My ottos lay eggs in the shrimp tank and they get eaten by my cherries. I've actually witnessed the shrimp chowing down on the otto eggs. 

I'm not sure about snails though.


----------



## evercl92 (Aug 15, 2006)

I placed cory eggs in with my cherry shrimp, and now I have tiny baby cories. They didn't bother the eggs...


----------



## zos (Aug 17, 2006)

I would suspect that both would eat eggs, but I know that Cherries will from experience. They love their meat as much as they love their vegetables.


----------



## dwaffer (Apr 20, 2004)

*Curious*

Interesting.
Are you sure the red cherries where eating viable eggs and not just wind or unfertile eggs Zos?

Very interesting.
Usually only red cherry shrimp eat only dead meat although I imagine they would like a live bloodworm as they sure eat the frozen ones up good.
The RC shrimp is an omnivore so it is possible I imagine but have not seen them eat viable eggs. I have heard they will actually clean viable eggs but i dont recall the source of that info.
Snails like red ramshorns and pond will definitely eat eggs.


----------



## sandiegoryu (Feb 15, 2006)

So...

RCS do not eat cory eggs but they will eat otocinclus eggs. They will not eat tiny eggs perhaps? I imagine Oto eggs to be much larger than cory eggs.

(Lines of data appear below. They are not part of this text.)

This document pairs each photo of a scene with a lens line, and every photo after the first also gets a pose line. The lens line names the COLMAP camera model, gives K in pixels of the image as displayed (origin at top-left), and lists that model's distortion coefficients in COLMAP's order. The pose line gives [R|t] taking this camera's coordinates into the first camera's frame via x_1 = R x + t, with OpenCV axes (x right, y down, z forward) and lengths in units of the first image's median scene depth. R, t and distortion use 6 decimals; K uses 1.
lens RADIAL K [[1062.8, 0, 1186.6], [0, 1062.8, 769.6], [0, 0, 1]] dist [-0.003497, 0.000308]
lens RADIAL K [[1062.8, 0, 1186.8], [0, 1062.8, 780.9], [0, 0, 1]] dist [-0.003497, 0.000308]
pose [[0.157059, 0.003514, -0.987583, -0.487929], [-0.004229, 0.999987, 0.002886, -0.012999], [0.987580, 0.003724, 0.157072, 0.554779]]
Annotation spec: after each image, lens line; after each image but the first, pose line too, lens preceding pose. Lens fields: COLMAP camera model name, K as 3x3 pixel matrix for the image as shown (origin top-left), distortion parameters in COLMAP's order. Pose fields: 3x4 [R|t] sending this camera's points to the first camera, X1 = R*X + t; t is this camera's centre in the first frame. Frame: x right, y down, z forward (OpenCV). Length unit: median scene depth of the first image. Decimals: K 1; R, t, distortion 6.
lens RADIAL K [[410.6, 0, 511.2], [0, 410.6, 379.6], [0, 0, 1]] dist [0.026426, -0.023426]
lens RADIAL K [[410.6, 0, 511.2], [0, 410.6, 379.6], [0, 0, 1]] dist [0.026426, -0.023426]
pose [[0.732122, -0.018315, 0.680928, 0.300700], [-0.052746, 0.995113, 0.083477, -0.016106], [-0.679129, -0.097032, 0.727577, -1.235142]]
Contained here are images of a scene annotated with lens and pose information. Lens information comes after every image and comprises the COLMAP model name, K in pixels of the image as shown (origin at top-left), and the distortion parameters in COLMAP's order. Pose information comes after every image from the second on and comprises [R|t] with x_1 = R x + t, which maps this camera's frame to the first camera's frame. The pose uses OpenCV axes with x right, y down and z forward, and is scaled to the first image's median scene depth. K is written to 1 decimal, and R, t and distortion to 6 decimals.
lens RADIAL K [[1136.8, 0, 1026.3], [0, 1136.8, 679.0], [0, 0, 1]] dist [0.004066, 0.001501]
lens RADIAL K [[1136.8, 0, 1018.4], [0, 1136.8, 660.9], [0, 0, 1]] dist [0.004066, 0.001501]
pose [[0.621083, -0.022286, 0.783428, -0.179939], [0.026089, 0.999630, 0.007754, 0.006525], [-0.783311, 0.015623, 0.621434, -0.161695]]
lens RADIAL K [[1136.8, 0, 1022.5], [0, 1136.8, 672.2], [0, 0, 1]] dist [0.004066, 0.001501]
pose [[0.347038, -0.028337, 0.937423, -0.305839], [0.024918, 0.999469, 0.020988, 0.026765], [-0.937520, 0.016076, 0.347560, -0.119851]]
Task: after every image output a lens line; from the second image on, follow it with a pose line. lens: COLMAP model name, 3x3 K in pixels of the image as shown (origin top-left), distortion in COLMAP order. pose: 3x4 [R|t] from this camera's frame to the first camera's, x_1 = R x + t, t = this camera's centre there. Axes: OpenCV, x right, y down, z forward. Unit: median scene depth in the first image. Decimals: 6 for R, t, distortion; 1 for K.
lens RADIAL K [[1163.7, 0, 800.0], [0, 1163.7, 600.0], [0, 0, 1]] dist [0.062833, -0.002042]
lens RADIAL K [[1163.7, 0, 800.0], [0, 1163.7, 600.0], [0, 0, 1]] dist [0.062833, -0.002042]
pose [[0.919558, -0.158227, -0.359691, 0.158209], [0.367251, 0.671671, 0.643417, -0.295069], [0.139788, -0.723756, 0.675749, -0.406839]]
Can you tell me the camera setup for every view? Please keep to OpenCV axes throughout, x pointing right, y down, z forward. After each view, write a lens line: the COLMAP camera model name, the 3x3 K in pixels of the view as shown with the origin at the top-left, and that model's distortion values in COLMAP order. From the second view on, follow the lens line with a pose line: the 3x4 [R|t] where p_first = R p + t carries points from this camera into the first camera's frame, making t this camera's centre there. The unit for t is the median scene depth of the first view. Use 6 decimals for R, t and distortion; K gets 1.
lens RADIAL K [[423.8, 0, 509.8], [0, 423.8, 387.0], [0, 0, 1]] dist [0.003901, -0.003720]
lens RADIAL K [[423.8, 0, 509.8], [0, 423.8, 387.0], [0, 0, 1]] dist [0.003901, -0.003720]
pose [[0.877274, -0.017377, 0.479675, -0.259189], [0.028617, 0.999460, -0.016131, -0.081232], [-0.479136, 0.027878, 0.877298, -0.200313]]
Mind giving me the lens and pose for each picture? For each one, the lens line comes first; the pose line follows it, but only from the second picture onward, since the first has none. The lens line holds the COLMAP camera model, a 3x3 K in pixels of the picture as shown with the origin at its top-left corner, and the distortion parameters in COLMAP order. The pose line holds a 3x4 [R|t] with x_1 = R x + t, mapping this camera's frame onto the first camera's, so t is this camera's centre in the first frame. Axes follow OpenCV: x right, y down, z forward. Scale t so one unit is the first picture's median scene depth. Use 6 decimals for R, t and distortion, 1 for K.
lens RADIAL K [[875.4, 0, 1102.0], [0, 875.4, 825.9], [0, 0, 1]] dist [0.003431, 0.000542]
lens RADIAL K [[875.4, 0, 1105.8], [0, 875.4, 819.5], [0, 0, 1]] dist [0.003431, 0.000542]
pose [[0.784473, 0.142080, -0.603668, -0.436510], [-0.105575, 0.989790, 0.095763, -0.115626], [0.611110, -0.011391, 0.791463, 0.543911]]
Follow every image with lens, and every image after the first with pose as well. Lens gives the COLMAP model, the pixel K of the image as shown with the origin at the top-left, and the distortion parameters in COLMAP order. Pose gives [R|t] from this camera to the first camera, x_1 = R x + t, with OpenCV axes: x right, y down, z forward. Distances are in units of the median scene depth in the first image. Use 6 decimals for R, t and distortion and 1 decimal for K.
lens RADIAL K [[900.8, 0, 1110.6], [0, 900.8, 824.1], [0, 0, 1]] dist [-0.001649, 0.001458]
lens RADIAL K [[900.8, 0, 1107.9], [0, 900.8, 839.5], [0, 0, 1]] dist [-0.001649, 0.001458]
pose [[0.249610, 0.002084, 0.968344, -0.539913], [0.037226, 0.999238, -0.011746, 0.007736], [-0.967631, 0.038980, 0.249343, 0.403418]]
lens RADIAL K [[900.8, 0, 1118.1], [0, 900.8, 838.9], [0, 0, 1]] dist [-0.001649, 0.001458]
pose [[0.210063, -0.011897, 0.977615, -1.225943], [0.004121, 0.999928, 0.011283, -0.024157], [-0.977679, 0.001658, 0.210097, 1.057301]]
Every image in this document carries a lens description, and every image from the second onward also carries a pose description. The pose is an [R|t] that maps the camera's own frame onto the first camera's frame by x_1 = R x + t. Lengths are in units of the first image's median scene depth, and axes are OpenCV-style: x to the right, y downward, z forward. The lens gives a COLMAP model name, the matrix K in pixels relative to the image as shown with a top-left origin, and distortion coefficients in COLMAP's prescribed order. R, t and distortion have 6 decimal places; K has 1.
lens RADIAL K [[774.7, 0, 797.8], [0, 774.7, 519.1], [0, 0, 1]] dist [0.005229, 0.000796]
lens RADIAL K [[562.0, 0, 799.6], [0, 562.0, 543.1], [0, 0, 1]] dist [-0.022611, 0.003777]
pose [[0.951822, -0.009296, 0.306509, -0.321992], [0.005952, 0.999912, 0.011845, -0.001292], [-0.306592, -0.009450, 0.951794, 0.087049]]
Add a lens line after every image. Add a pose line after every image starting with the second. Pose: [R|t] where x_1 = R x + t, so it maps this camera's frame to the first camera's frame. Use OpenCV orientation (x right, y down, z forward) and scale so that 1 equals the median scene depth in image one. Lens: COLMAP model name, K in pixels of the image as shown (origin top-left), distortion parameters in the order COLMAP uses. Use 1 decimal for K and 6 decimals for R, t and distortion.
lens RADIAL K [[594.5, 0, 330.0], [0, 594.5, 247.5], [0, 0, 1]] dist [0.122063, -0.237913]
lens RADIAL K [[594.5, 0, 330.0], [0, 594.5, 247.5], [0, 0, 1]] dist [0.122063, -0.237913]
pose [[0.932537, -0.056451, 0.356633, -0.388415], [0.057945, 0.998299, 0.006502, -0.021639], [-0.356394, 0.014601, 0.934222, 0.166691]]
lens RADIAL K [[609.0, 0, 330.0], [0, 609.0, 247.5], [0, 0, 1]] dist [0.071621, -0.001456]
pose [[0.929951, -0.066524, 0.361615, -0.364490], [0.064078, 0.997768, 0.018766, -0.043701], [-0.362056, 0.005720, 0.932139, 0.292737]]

And snails DO eat eggs. I will keep that in mind. This is going to be harder than I thought...


----------



## Got Fish? (Apr 25, 2007)

yea they'll porlly eat the eggs, its safer to just transfer the fish, or the cherries,and snails (snails might be hard, )


----------



## dwaffer (Apr 20, 2004)

I have raised Dwarf Puffers or Pea Puffers as some call them in a similar situation.
I had to remove the eggs and hatch them in a protective enclosure.
The best results were when I just set up tanks with no substrate and just some clean java moss with an aged sponge filter and some original tank water.
Fungus was actually the biggest killer of eggs.
I would treat the eggs with Maroxy by Mardel in floating containers until they were about to hatch. Its was a difficult task trying to keep the eggs from going through too much change in water parameters. Good thing was that the parents kept spawning and I was able to perfect the routine until I had excellent survival rates.

Good luck.


----------



## Got Fish? (Apr 25, 2007)

OH SNAP THIS IS MY 100th POST!!!!!!!!!!!


----------



## dodgefreak8 (Aug 27, 2005)

you can actually use ghost shrimp to hatch killifish eggs. They eat any deris that gets on the eggs but don't eat the eggs themselves.
here's the article
http://www.aquarticles.com/articles/breeding/Leong_Lyretail_Eggs.html


----------



## sandiegoryu (Feb 15, 2006)

Wait a second. I think I read somewhere else that shrimp will eat unfertile eggs but leave fertilized ones alone. I read that they smell their food rather than look at it so that they'll smell the unfertilized ones and eat them but they don't smell the fertilized ones so they won't eat them. But I dunno how accurate RCS are. I just see them randomly picking up things...

Hm, well I guess I could make me a snail trap I saw here. That would be perfect. Too much of a hassle to get a dwarf puffer to eat all the egg eating evil thingies.


----------



## sandiegoryu (Feb 15, 2006)

Ok my plan now is to kill all my RCS and snails by using a few loaches. Now I was thinking chain loaches or dwarf loaches. I've read that dwarf loaches or chain loaches gobble up theses guys. Then I'll return them to petsmart or just give it to them if they don't want to pay me back.

Now does petsmart sell these fish? That's my problem... I'm gonna check tomorrow.


----------